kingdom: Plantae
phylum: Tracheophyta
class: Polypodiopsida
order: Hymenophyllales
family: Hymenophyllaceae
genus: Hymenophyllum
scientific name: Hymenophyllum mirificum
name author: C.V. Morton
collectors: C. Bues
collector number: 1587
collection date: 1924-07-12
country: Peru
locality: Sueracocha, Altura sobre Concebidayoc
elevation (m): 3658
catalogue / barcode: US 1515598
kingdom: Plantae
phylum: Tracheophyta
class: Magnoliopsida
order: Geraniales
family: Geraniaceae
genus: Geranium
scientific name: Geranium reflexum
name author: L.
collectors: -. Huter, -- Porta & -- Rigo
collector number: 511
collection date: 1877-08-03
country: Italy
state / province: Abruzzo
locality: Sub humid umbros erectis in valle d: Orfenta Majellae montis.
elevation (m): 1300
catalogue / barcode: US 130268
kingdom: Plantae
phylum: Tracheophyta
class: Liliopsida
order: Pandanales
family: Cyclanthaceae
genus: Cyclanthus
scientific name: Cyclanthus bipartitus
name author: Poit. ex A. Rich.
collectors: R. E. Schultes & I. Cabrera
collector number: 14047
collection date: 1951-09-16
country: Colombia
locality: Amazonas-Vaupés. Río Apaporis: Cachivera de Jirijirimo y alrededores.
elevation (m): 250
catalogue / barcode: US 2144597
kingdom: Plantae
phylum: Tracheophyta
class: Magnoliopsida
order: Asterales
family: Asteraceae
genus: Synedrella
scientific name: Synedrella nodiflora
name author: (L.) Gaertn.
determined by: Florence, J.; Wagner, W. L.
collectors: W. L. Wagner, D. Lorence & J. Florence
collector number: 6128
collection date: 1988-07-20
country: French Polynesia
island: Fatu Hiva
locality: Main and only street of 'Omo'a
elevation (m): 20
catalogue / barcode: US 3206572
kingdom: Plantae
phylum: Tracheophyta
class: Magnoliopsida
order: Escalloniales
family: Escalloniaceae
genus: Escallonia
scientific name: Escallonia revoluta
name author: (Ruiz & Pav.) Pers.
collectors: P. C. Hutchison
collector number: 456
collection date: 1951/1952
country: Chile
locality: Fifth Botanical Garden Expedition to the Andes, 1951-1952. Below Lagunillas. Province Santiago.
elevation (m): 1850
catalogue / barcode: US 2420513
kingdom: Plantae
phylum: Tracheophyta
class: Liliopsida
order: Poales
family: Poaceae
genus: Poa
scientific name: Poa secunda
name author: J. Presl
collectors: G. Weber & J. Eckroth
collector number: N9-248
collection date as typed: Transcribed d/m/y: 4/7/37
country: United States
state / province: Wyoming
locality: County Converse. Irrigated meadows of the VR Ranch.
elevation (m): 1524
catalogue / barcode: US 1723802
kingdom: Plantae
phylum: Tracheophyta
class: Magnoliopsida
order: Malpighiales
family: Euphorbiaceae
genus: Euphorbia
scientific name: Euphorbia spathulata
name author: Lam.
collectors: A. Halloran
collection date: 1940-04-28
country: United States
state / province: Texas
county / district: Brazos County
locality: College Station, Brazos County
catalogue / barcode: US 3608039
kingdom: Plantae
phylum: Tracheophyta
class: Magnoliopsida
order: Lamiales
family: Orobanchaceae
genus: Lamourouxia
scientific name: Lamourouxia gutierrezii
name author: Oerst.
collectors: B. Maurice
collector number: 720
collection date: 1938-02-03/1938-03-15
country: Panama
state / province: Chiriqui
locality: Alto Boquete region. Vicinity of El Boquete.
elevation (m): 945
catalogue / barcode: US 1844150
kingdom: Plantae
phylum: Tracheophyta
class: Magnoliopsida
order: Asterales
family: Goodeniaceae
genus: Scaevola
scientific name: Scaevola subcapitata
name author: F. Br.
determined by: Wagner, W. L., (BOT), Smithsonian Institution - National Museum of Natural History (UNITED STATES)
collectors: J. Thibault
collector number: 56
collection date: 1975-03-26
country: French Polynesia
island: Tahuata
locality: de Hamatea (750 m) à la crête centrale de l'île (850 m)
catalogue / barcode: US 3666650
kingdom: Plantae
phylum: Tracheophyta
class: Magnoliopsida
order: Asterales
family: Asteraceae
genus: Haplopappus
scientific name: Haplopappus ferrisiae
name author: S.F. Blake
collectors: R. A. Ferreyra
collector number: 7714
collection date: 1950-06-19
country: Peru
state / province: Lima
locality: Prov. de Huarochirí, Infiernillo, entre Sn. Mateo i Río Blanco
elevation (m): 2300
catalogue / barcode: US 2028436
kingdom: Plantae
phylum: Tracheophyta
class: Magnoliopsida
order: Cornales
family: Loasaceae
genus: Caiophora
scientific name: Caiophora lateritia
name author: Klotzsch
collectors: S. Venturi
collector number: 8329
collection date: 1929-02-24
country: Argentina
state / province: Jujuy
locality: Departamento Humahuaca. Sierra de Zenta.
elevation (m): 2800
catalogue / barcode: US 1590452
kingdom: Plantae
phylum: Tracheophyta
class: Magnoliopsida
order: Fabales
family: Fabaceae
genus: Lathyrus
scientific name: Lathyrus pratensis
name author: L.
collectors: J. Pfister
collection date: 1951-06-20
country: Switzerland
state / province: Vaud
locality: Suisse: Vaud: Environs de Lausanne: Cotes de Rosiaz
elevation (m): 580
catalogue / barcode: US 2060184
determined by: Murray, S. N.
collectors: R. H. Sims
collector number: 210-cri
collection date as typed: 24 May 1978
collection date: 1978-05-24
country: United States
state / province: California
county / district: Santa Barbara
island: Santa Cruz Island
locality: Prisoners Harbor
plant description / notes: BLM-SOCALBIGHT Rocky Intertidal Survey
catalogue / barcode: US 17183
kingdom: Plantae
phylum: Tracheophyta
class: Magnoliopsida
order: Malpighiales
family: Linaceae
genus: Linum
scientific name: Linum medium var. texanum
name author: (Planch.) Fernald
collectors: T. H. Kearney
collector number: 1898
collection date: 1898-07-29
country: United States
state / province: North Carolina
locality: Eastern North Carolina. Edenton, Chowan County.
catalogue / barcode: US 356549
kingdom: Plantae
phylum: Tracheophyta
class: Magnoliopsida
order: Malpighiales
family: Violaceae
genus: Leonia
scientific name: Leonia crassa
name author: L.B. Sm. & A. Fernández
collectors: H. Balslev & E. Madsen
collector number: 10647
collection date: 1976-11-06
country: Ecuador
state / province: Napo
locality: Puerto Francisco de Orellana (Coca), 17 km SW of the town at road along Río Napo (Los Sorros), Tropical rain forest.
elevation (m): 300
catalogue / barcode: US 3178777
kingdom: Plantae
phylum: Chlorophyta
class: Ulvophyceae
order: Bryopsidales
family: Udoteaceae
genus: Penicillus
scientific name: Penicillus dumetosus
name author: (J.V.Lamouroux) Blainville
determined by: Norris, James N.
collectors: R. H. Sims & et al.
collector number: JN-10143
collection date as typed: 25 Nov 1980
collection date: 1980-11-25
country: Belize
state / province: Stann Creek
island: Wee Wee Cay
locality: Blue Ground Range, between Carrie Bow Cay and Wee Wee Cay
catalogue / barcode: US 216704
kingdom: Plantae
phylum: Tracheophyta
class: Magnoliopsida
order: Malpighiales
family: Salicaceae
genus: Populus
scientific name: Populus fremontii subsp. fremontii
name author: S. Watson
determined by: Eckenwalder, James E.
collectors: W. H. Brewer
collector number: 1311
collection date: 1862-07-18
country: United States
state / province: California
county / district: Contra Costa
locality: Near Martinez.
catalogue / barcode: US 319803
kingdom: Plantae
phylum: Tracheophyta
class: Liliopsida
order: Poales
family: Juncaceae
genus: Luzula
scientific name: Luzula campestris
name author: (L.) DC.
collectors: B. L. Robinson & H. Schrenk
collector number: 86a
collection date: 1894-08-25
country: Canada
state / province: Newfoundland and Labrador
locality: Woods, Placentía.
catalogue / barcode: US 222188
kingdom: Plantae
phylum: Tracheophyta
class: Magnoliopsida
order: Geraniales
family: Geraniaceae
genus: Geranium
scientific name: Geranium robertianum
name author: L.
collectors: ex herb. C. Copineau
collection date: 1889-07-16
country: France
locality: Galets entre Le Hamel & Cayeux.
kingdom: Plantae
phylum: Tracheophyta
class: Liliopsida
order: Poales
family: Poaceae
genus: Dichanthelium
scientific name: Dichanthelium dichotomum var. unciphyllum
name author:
————
▸ **Given request**
Render the listing as a Markdown table with the columns Row and Line, starting at the line that contains "collectors: H. Balslev & E. Madsen" and ending at the line that contains "genus: Populus", both included. Number each row and leave out blank lines.

▸ **Final result**
| Row | Line |
|---|---|
| 1 | collectors: H. Balslev & E. Madsen |
| 2 | collector number: 10647 |
| 3 | collection date: 1976-11-06 |
| 4 | country: Ecuador |
| 5 | state / province: Napo |
| 6 | locality: Puerto Francisco de Orellana (Coca), 17 km SW of the town at road along Río Napo (Los Sorros), Tropical rain forest. |
| 7 | elevation (m): 300 |
| 8 | catalogue / barcode: US 3178777 |
| 9 | kingdom: Plantae |
| 10 | phylum: Chlorophyta |
| 11 | class: Ulvophyceae |
| 12 | order: Bryopsidales |
| 13 | family: Udoteaceae |
| 14 | genus: Penicillus |
| 15 | scientific name: Penicillus dumetosus |
| 16 | name author: (J.V.Lamouroux) Blainville |
| 17 | determined by: Norris, James N. |
| 18 | collectors: R. H. Sims & et al. |
| 19 | collector number: JN-10143 |
| 20 | collection date as typed: 25 Nov 1980 |
| 21 | collection date: 1980-11-25 |
| 22 | country: Belize |
| 23 | state / province: Stann Creek |
| 24 | island: Wee Wee Cay |
| 25 | locality: Blue Ground Range, between Carrie Bow Cay and Wee Wee Cay |
| 26 | catalogue / barcode: US 216704 |
| 27 | kingdom: Plantae |
| 28 | phylum: Tracheophyta |
| 29 | class: Magnoliopsida |
| 30 | order: Malpighiales |
| 31 | family: Salicaceae |
| 32 | genus: Populus |